- Opening Delimiter -

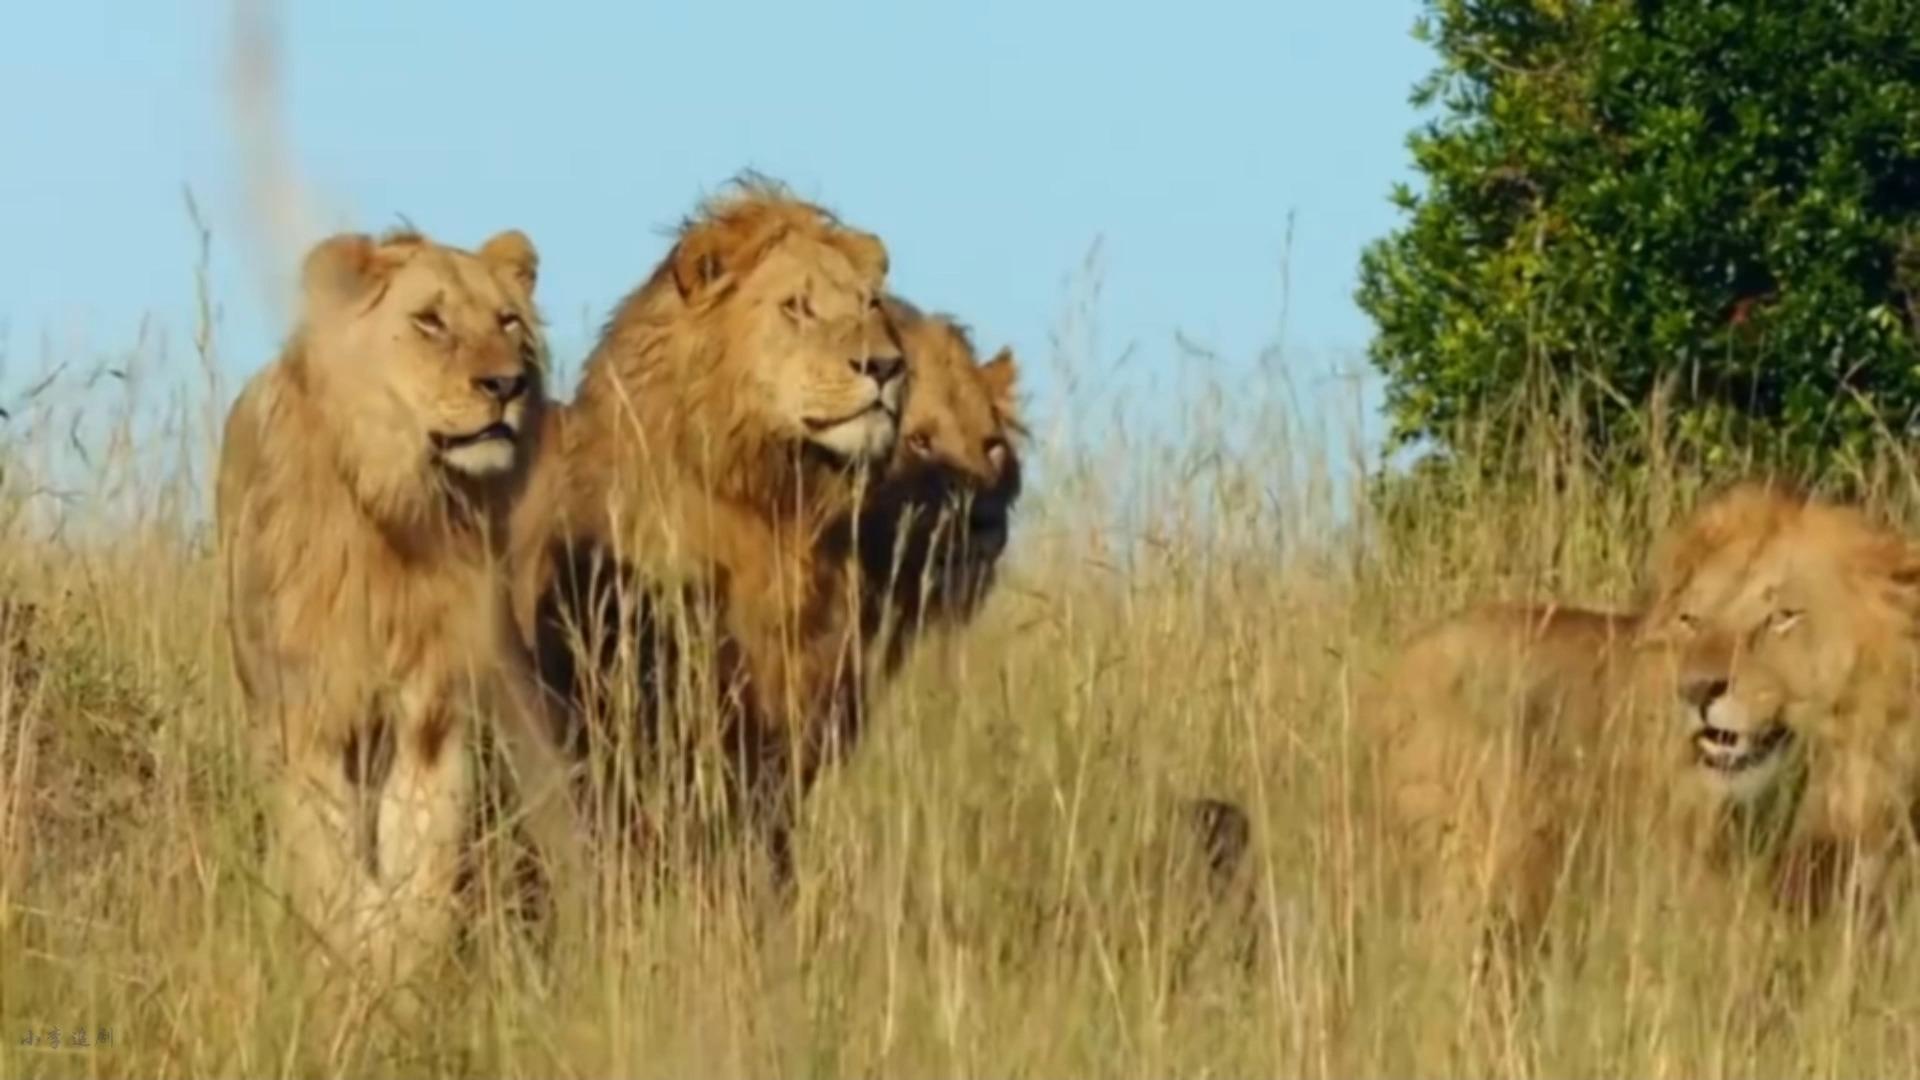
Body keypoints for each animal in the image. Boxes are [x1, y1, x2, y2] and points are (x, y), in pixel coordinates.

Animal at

- Closing Delimiter -
- Opening Delimiter -

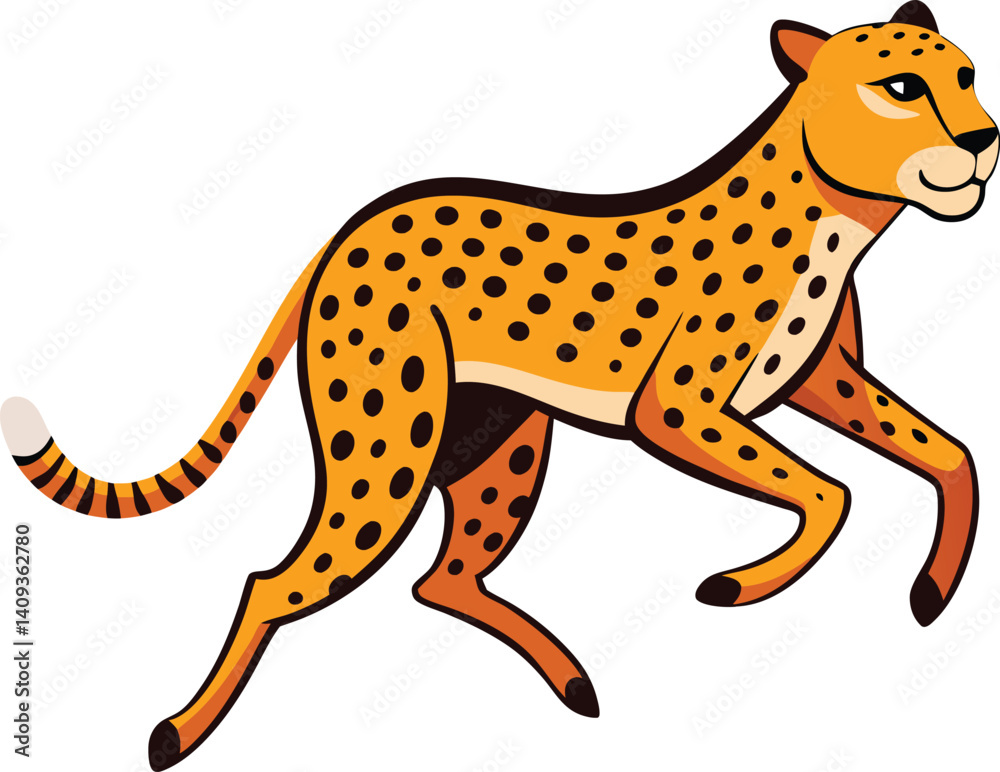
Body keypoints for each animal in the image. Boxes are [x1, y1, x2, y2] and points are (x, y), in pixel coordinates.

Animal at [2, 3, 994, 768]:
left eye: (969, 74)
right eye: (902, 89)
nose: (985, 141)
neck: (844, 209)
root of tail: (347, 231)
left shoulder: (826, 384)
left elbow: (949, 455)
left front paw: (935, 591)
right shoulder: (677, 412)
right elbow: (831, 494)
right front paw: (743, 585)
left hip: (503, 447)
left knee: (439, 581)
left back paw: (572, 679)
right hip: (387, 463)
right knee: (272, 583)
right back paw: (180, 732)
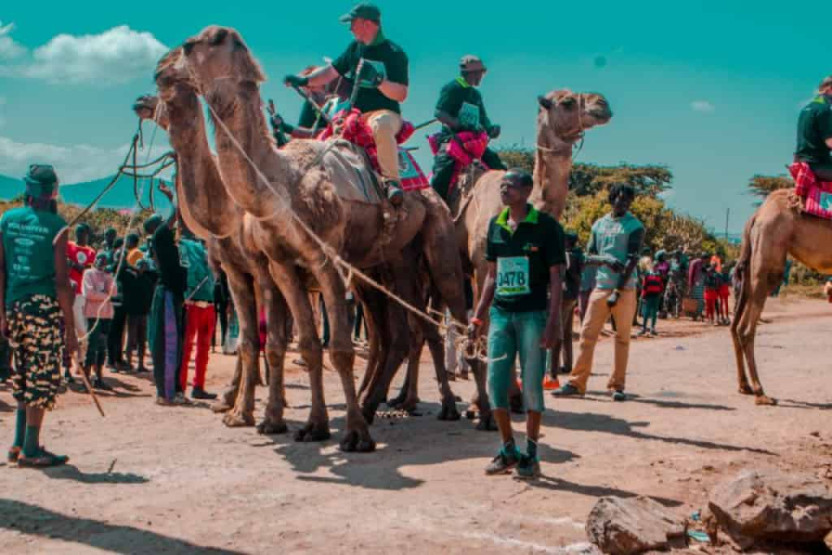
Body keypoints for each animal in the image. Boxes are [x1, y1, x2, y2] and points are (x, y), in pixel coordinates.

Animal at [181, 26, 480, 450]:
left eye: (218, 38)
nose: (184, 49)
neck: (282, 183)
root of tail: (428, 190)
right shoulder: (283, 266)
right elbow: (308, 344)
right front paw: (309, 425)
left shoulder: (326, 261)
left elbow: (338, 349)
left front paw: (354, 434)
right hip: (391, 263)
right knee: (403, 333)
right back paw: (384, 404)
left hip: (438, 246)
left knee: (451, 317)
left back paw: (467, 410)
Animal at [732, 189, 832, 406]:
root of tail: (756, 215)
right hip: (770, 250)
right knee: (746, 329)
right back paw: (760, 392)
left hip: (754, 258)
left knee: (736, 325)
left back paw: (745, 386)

- Closing Delimiter -
- Opening Delimiter -

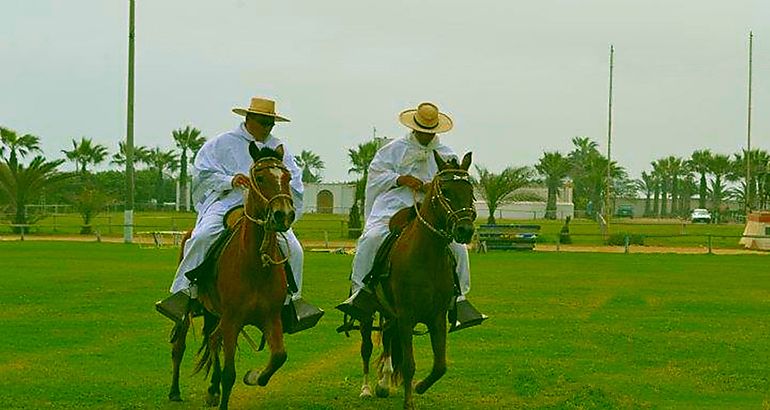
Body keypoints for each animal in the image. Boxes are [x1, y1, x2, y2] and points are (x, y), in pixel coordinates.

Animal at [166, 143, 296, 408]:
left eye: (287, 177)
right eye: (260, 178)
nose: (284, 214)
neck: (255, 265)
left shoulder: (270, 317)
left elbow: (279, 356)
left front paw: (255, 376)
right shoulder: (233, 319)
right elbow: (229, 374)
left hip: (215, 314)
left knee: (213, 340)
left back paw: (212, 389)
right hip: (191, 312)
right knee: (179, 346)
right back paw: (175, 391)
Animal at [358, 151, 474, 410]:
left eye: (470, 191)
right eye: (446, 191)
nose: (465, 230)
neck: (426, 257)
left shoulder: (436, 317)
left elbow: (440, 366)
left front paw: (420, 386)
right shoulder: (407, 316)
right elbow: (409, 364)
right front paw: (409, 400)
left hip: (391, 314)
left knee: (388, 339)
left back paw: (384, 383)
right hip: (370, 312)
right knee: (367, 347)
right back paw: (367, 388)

- Closing Delimiter -

**Assignment**
Among the lines above, find those with the string "tail" and copy them.

**Answer section**
root of tail: (347, 231)
root of tail: (428, 190)
root of tail: (756, 215)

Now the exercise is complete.